Orwell’in o meşhur söylemindeki gibi “Gazetecilik başkasının yayımlamak istemediğini yayımlamaktır. Onun dışında her şey halkla ilişkilerdir” çünkü. Ya da Alain de Botton’un son kitabı ‘Haberler’de Hegel’den yaptığı alıntının işaret ettiği gibi “Sabah gazete okumak gerçekçinin sabah duasıdır”.

 

Modern dünyada ‘sosyal medya’yla okurun gerçekle ilişkisi doğal olarak bozuldu.
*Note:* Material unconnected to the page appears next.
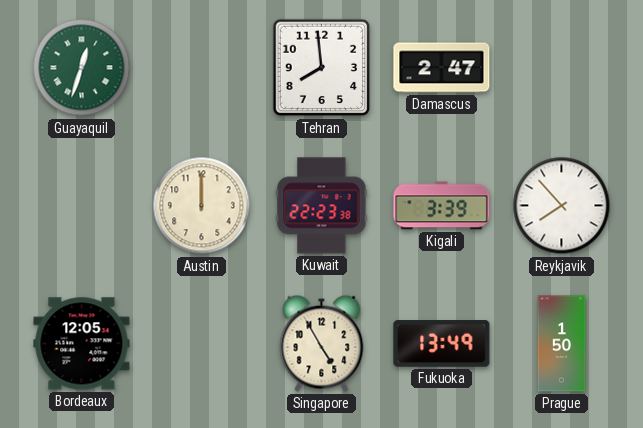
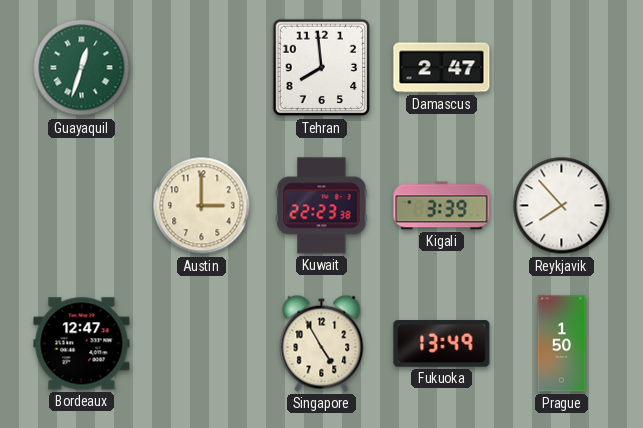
Austin: 12:00 -> 3:00
Bordeaux: 12:05 -> 12:47
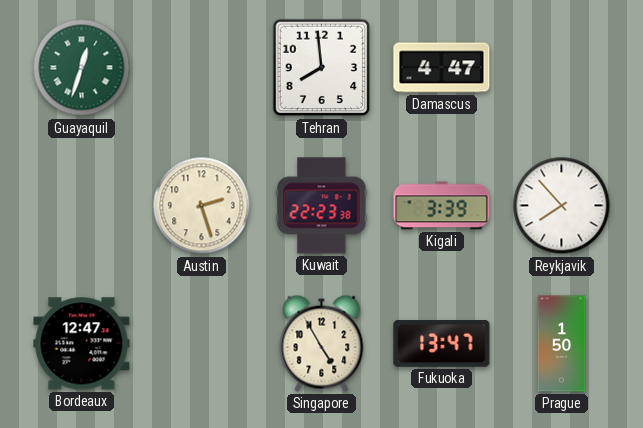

Gerçeği aktarmanın dili, yöntemi, sistemi de büsbütün değişti. İletişim teknolojileriyle küreselleşen dünyada artık herkes görüş bildirebiliyor, yorum yapabiliyor, bilgi aktarabiliyor.  Bu da doğal olarak haber alma özgürlüğünü kullanmak isteyenlerin zihnini iyice bulandırabiliyor. Ama hâlâ soru aynı; sosyal medya platformlarında düşüncelerini ifade ettiği için hakkında soruşturma başlatılan, evleri aranan gazeteciler, vatandaş yeterince özgür mü? Haberi topluma aktarma yöntemleri değişse de gerçeğin dili, sesi, muhtemel etkisi ve geleceği biçimlendirme gücü hiç değişmiyor.  Sokrat’ın iki bin beş yüz yıl evvel yargıçlara fısıldadığı hakikat, bugün hâlâ geçerli çünkü: “En güzeli başkalarının ağzını kapatmak yerine, olabildiğince kusursuz kılmaya çalışmaktır kendini”.

 

Sadece insan türüne özgü olan sözle, dille, yazıyla ebediyete kavuşma mucizesini, o büyüleyici yeteneği yaşarken unutuyoruz. Umudumuzu, düşüncelerimizi, hayallerimizi, duygularımızı, kültürümüzü ve ‘gerçeği’ aktaran ‘söz’ün yasaklanmasına karşı mücadele etmek her şeyden evvel ve öte bir insanlık onuru ve meselesidir.

 

 

Pof. Dr. Garip Turunç – Bordeaux (Fransa) Üniversitesi ve İstanbul Galatasaray Üniversitesi Em. Öğt. Üy.

 

Bordeaux, Çarşamba 25 Aralık 2024

 

 

———

Not: Tüm Hıristiyan Alemi ve Hatay ilimizdeki Hıristiyan kardeşlerimizin Noël Bayramını kutlar, başta bölgemizde ve dünyada savaşların son bulduğu, halkların kardeşliğinin hüküm sürdüğü nice bayramlar diliyorum.